===== TEXT SEGMENT
In January, 1781, word came to Washington’s headquarters that General Benedict Arnold had landed in Virginia with a good-sized army, was laying waste the country, and had already destroyed the valuable stores collected at Richmond. If Arnold’s campaign should succeed the result would be to place all the Southern States in the hands of the enemy. Let him defeat the few American troops in Virginia and he could march to join the English General Cornwallis, who was pressing General Greene very hard in the Carolinas.
Indeed Cornwallis already appeared to hold the south in his grasp. He had beaten the small contingents of American troops in that country, and at the battle of Camden, in South Carolina, Lafayette’s old companion, the Baron de Kalb, had fallen in battle. It was of the utmost importance, therefore, to defeat or capture Arnold, who had been rewarded for his treason by being made a general in the British army, and Washington at once planned to send a detachment from his main army against Arnold by land, and a naval force to Chesapeake Bay to cut off his escape by sea. The French admiral ordered a ship-of-the-line and two frigates to the Chesapeake, and Washington placed twelve hundred light infantry under Lafayette with instructions to aid the fleet. This command, of the greatest importance, showed the confidence and trust that the commander-in-chief felt in the military ability of the Frenchman.
==========
■ **STATED PROBLEM 1**
In the passage on Arnold's 1781 Virginia campaign, how many light infantry did Washington place under Lafayette?
■ **STATED PROBLEM 2**
Write out the stretch of the Arnold passage from "In January, 1781, word" through "in the Carolinas.".
===== GIVEN INFORMATION
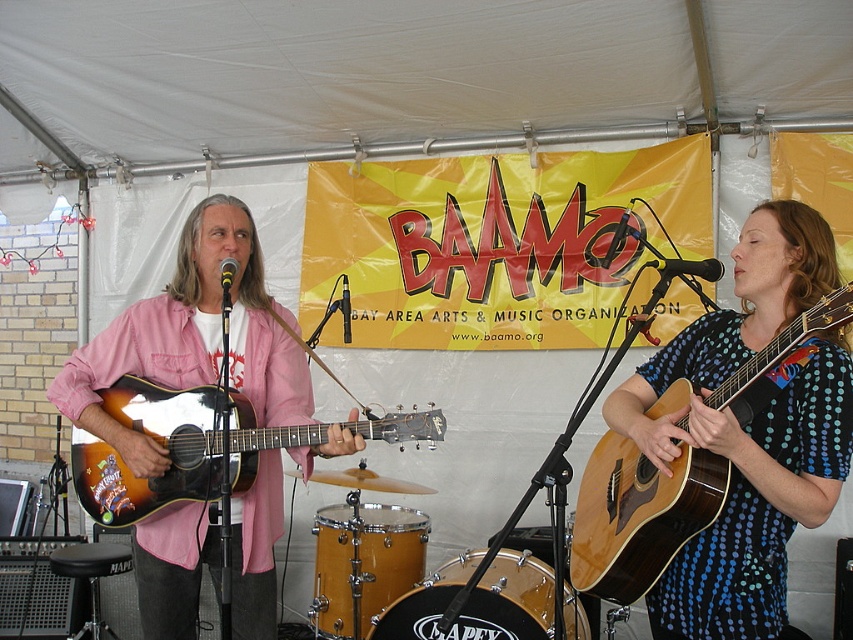
From the picture: Is black drumhead at center taller than yellow wood drum at lower center?

No.

Can you confirm if black drumhead at center is shorter than yellow wood drum at lower center?

Yes, black drumhead at center is shorter than yellow wood drum at lower center.

Who is more distant from viewer, (x=482, y=577) or (x=347, y=573)?

Point (x=347, y=573)

You are a GUI agent. You are given a task and a screenshot of the screen. Output one action in this format:
    pyautogui.click(x=<x>, y=<y>)
    Task: Click on the black drumhead at center
    This screenshot has width=853, height=640.
    Given the screenshot: What is the action you would take?
    pyautogui.click(x=485, y=602)

Can you confirm if natural wood acoustic guitar at right is positioned to the right of sunburst wood acoustic guitar at left?

Yes, natural wood acoustic guitar at right is to the right of sunburst wood acoustic guitar at left.

Does natural wood acoustic guitar at right appear on the left side of sunburst wood acoustic guitar at left?

Incorrect, natural wood acoustic guitar at right is not on the left side of sunburst wood acoustic guitar at left.

Between point (660, 506) and point (126, 406), which one is positioned behind?

The point (126, 406) is more distant.

The image size is (853, 640). Identify the location of natural wood acoustic guitar at right. (x=639, y=515).

Can you confirm if sunburst wood acoustic guitar at left is smaller than yellow wood drum at lower center?

No.

Is sunburst wood acoustic guitar at left to the right of yellow wood drum at lower center from the viewer's perspective?

In fact, sunburst wood acoustic guitar at left is to the left of yellow wood drum at lower center.

Between point (196, 468) and point (340, 627), which one is positioned behind?

Point (340, 627)

Where is `sunburst wood acoustic guitar at left`? The height and width of the screenshot is (640, 853). sunburst wood acoustic guitar at left is located at coordinates 175,449.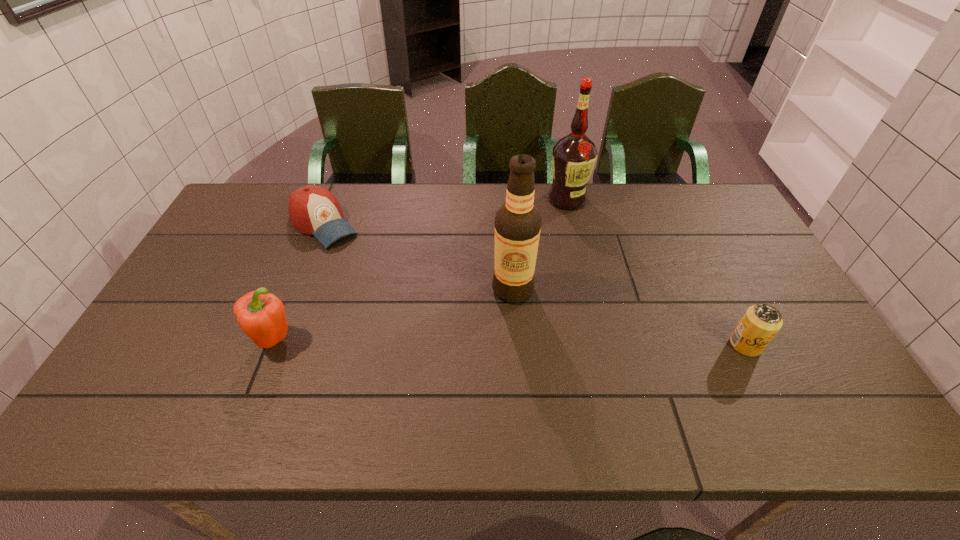
Find the location of a particular element. Image resolution: width=960 pixels, height=540 pixels. free space between the pepper and the third object from right to left is located at coordinates (394, 315).

The width and height of the screenshot is (960, 540). What are the coordinates of `vacant space that is in between the pepper and the beer can` in the screenshot? It's located at (510, 342).

The height and width of the screenshot is (540, 960). What are the coordinates of `vacant area between the baseball cap and the third tallest object` in the screenshot? It's located at (299, 282).

You are a GUI agent. You are given a task and a screenshot of the screen. Output one action in this format:
    pyautogui.click(x=<x>, y=<y>)
    Task: Click on the object that is the third closest one to the nearer alcohol
    The height and width of the screenshot is (540, 960).
    Given the screenshot: What is the action you would take?
    pyautogui.click(x=761, y=322)

Locate which object is the second closest to the pepper. Please provide its 2D coordinates. Your answer should be formatted as a tuple, i.e. [(x, y)], where the tuple contains the x and y coordinates of a point satisfying the conditions above.

[(518, 222)]

This screenshot has height=540, width=960. Find the location of `free location that satisfies the following two spatial constraints: 1. on the back side of the second object from right to left; 2. on the left side of the baseball cap`. free location that satisfies the following two spatial constraints: 1. on the back side of the second object from right to left; 2. on the left side of the baseball cap is located at coordinates (333, 199).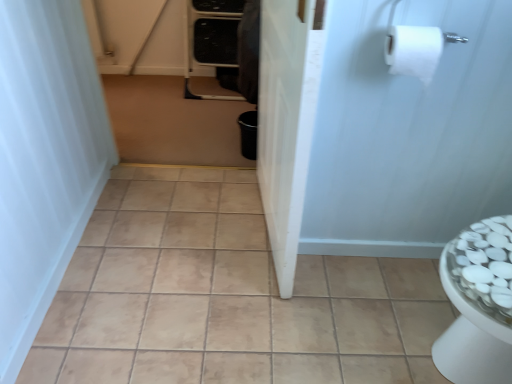
The width and height of the screenshot is (512, 384). In order to click on free space in front of white glossy screen door at center, which is counted as the second screen door, starting from the right in this screenshot , I will do `click(260, 309)`.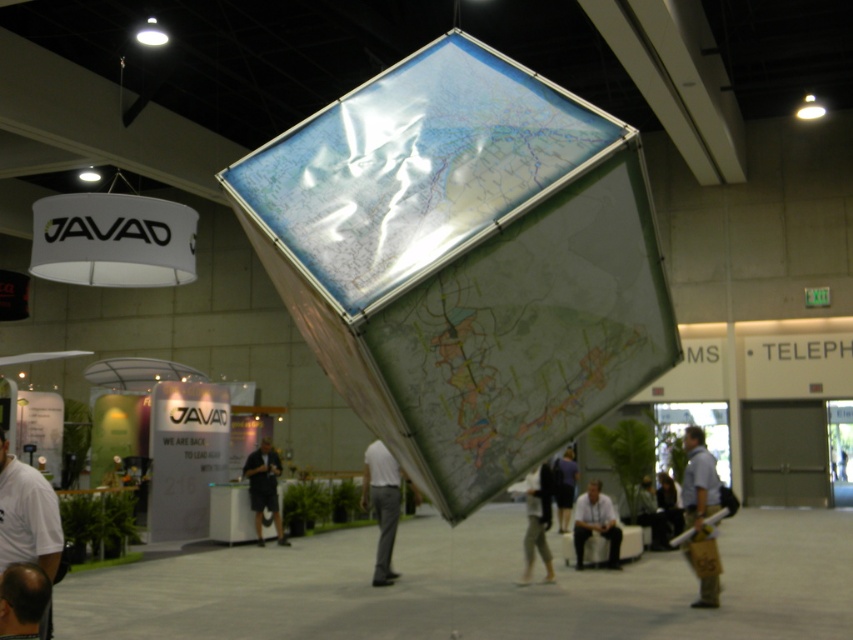
You are an attendee at the exhibition. You notice a person wearing a light blue shirt at lower right and khaki pants at center. Which clothing item is positioned higher on their body?

The light blue shirt at lower right is above khaki pants at center, so the light blue shirt at lower right is positioned higher on their body.

You are a photographer at the event and want to capture both the light blue shirt at lower right and the khaki pants at center in a single frame. Which clothing item should you focus on first to ensure both are in focus?

The light blue shirt at lower right is smaller in size compared to the khaki pants at center, so focusing on the khaki pants at center first would help maintain focus on both items since they are closer in size and distance.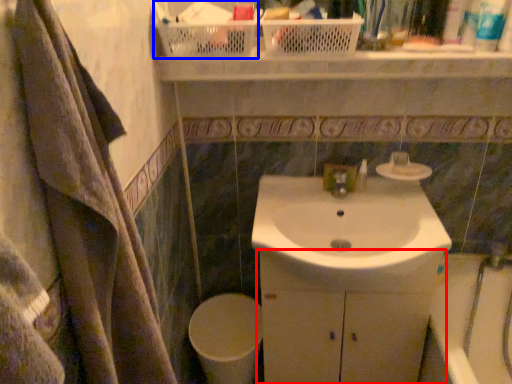
Question: Which point is further to the camera, bathroom cabinet (highlighted by a red box) or basket (highlighted by a blue box)?

Choices:
 (A) bathroom cabinet
 (B) basket

Answer: (A)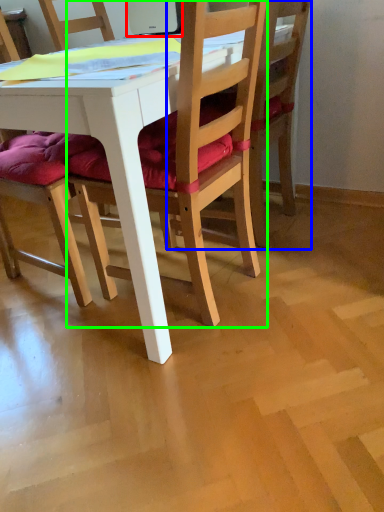
Question: Based on their relative distances, which object is farther from laptop (highlighted by a red box)? Choose from chair (highlighted by a blue box) and chair (highlighted by a green box).

Choices:
 (A) chair
 (B) chair

Answer: (B)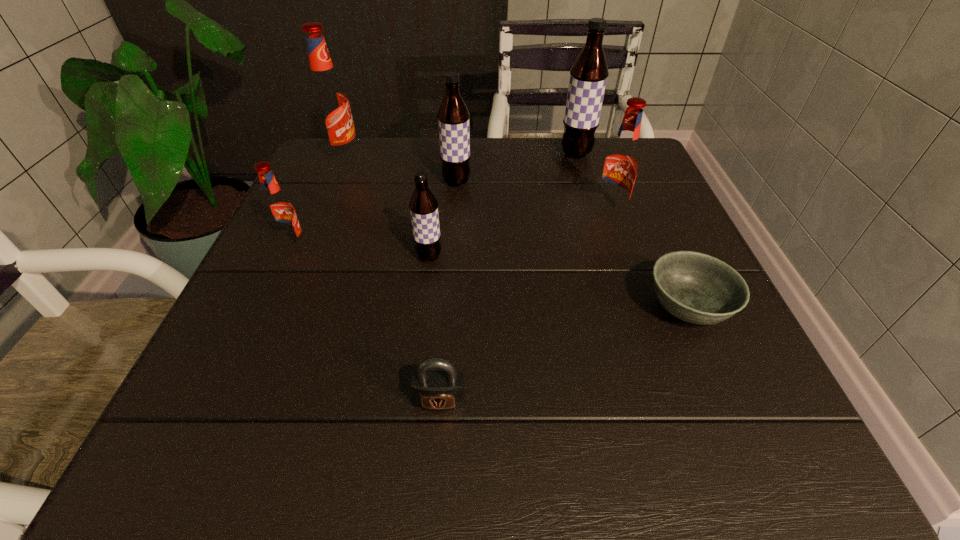
Locate an element on the screen. This screenshot has width=960, height=540. the rightmost brown root beer is located at coordinates (588, 76).

Identify the location of the farthest brown root beer. (588, 76).

At what (x,y) coordinates should I click in order to perform the action: click on the farthest red root beer. Please return your answer as a coordinate pair (x, y). The image size is (960, 540). Looking at the image, I should click on (329, 101).

Locate an element on the screen. The width and height of the screenshot is (960, 540). the second smallest red root beer is located at coordinates (621, 163).

The image size is (960, 540). I want to click on the fourth farthest root beer, so click(x=621, y=163).

This screenshot has width=960, height=540. What are the coordinates of `the sixth nearest object` in the screenshot? It's located at (453, 116).

The image size is (960, 540). What are the coordinates of `the third farthest root beer` in the screenshot? It's located at (453, 116).

Find the location of a particular element. the smallest red root beer is located at coordinates (279, 211).

Identify the location of the smallest brown root beer. (423, 205).

Identify the location of gray padlock. This screenshot has height=540, width=960. (436, 385).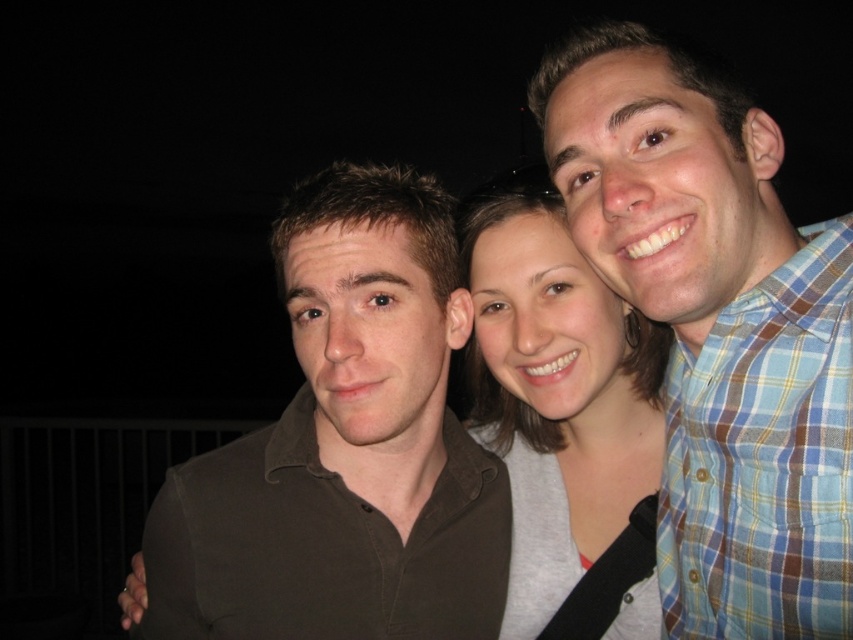
Is dark brown cotton shirt at center bigger than matte gray shirt at center?

Indeed, dark brown cotton shirt at center has a larger size compared to matte gray shirt at center.

Between point (346, 232) and point (550, 362), which one is positioned behind?

Point (550, 362)

Measure the distance between dark brown cotton shirt at center and camera.

dark brown cotton shirt at center is 90.59 centimeters away from camera.

The image size is (853, 640). I want to click on dark brown cotton shirt at center, so click(x=346, y=448).

Is blue plaid shirt at right thinner than dark brown cotton shirt at center?

Yes.

Between point (735, 253) and point (302, 508), which one is positioned behind?

The point (302, 508) is more distant.

At what (x,y) coordinates should I click in order to perform the action: click on blue plaid shirt at right. Please return your answer as a coordinate pair (x, y). This screenshot has width=853, height=640. Looking at the image, I should click on (717, 328).

From the picture: Is blue plaid shirt at right to the right of matte gray shirt at center from the viewer's perspective?

Correct, you'll find blue plaid shirt at right to the right of matte gray shirt at center.

From the picture: Does blue plaid shirt at right appear on the left side of matte gray shirt at center?

In fact, blue plaid shirt at right is to the right of matte gray shirt at center.

Find the location of `blue plaid shirt at right`. blue plaid shirt at right is located at coordinates (717, 328).

Identify the location of blue plaid shirt at right. (717, 328).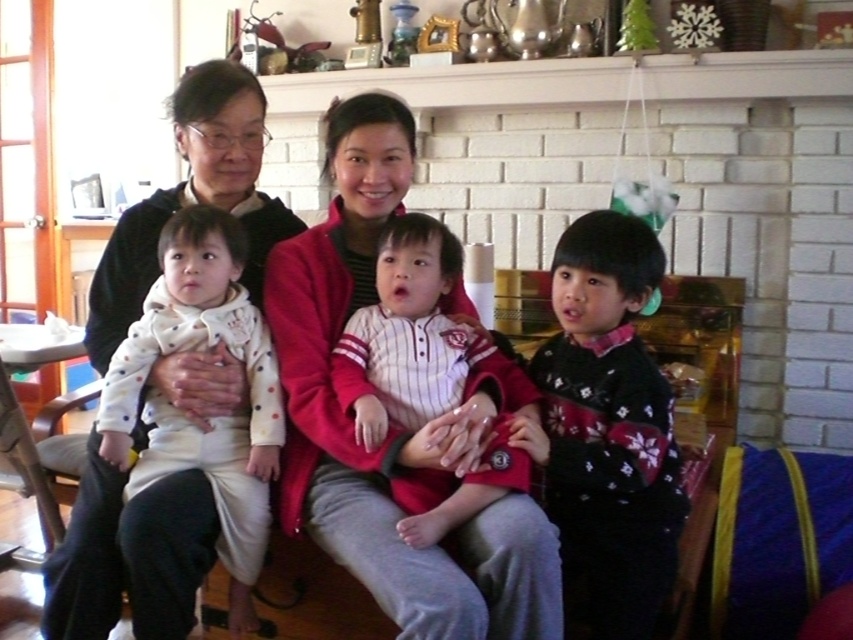
Which is more to the right, white dotted fabric baby at left or white striped fabric baby at center?

From the viewer's perspective, white striped fabric baby at center appears more on the right side.

Consider the image. Does white dotted fabric baby at left appear on the left side of white striped fabric baby at center?

Yes, white dotted fabric baby at left is to the left of white striped fabric baby at center.

Image resolution: width=853 pixels, height=640 pixels. What do you see at coordinates (213, 417) in the screenshot?
I see `white dotted fabric baby at left` at bounding box center [213, 417].

The image size is (853, 640). Identify the location of white dotted fabric baby at left. (213, 417).

Between matte white sweater at center and white striped fabric baby at center, which one has more height?

Standing taller between the two is matte white sweater at center.

Is point (387, 506) positioned before point (364, 356)?

That is True.

I want to click on matte white sweater at center, so (392, 428).

Which is behind, point (660, 260) or point (567, 541)?

Positioned behind is point (660, 260).

Measure the distance between point (x=465, y=556) and camera.

A distance of 1.34 meters exists between point (x=465, y=556) and camera.

Image resolution: width=853 pixels, height=640 pixels. What do you see at coordinates (392, 428) in the screenshot?
I see `matte white sweater at center` at bounding box center [392, 428].

Where is `matte white sweater at center`? This screenshot has height=640, width=853. matte white sweater at center is located at coordinates (392, 428).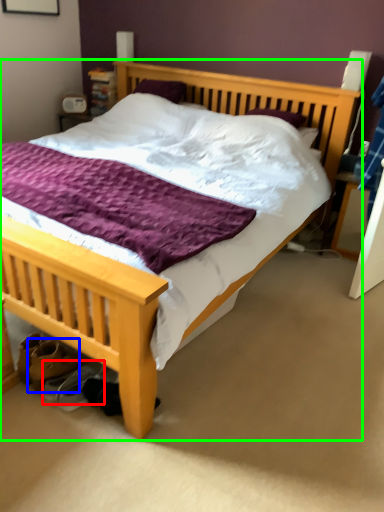
Question: Estimate the real-world distances between objects in this image. Which object is farther from shoe (highlighted by a red box), footwear (highlighted by a blue box) or bed (highlighted by a green box)?

Choices:
 (A) footwear
 (B) bed

Answer: (B)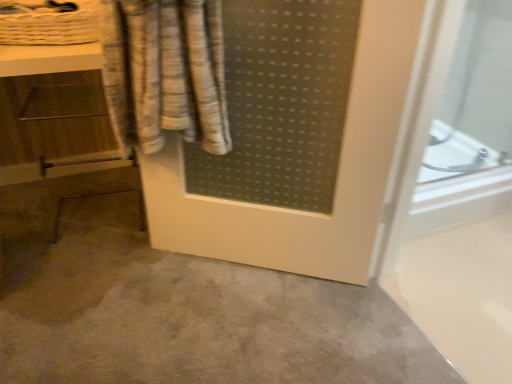
Question: Based on their sizes in the image, would you say gray matte concrete at center is bigger or smaller than white woven basket at upper left?

Choices:
 (A) big
 (B) small

Answer: (A)

Question: Relative to white woven basket at upper left, is gray matte concrete at center in front or behind?

Choices:
 (A) front
 (B) behind

Answer: (A)

Question: Estimate the real-world distances between objects in this image. Which object is closer to the wooden vanity at left?

Choices:
 (A) white woven basket at upper left
 (B) gray matte concrete at center

Answer: (A)

Question: Which is farther from the wooden vanity at left?

Choices:
 (A) white woven basket at upper left
 (B) gray matte concrete at center

Answer: (B)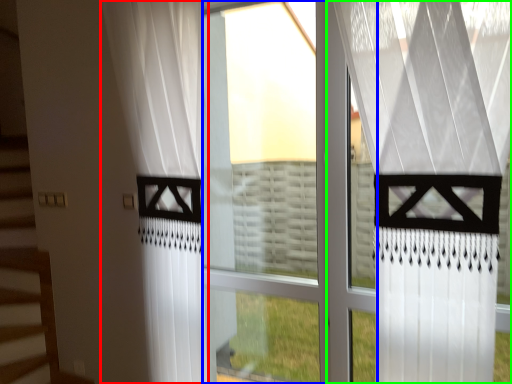
Question: Estimate the real-world distances between objects in this image. Which object is closer to curtain (highlighted by a red box), glass window (highlighted by a blue box) or curtain (highlighted by a green box)?

Choices:
 (A) glass window
 (B) curtain

Answer: (A)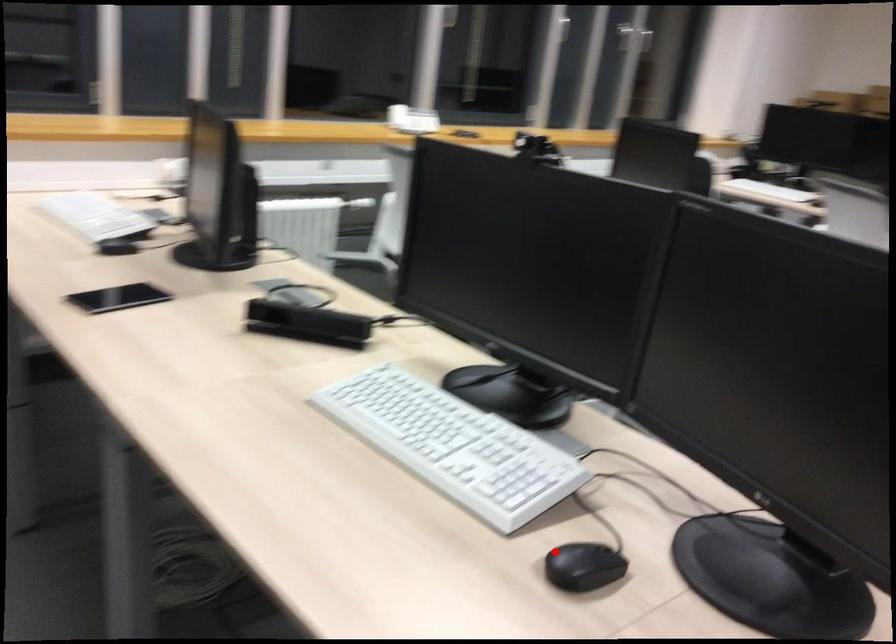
==========
■ **SOLUTION 1**
Twelve hundred.

■ **SOLUTION 2**
In January, 1781, word came to Washington’s headquarters that General Benedict Arnold had landed in Virginia with a good-sized army, was laying waste the country, and had already destroyed the valuable stores collected at Richmond. If Arnold’s campaign should succeed the result would be to place all the Southern States in the hands of the enemy. Let him defeat the few American troops in Virginia and he could march to join the English General Cornwallis, who was pressing General Greene very hard in the Carolinas.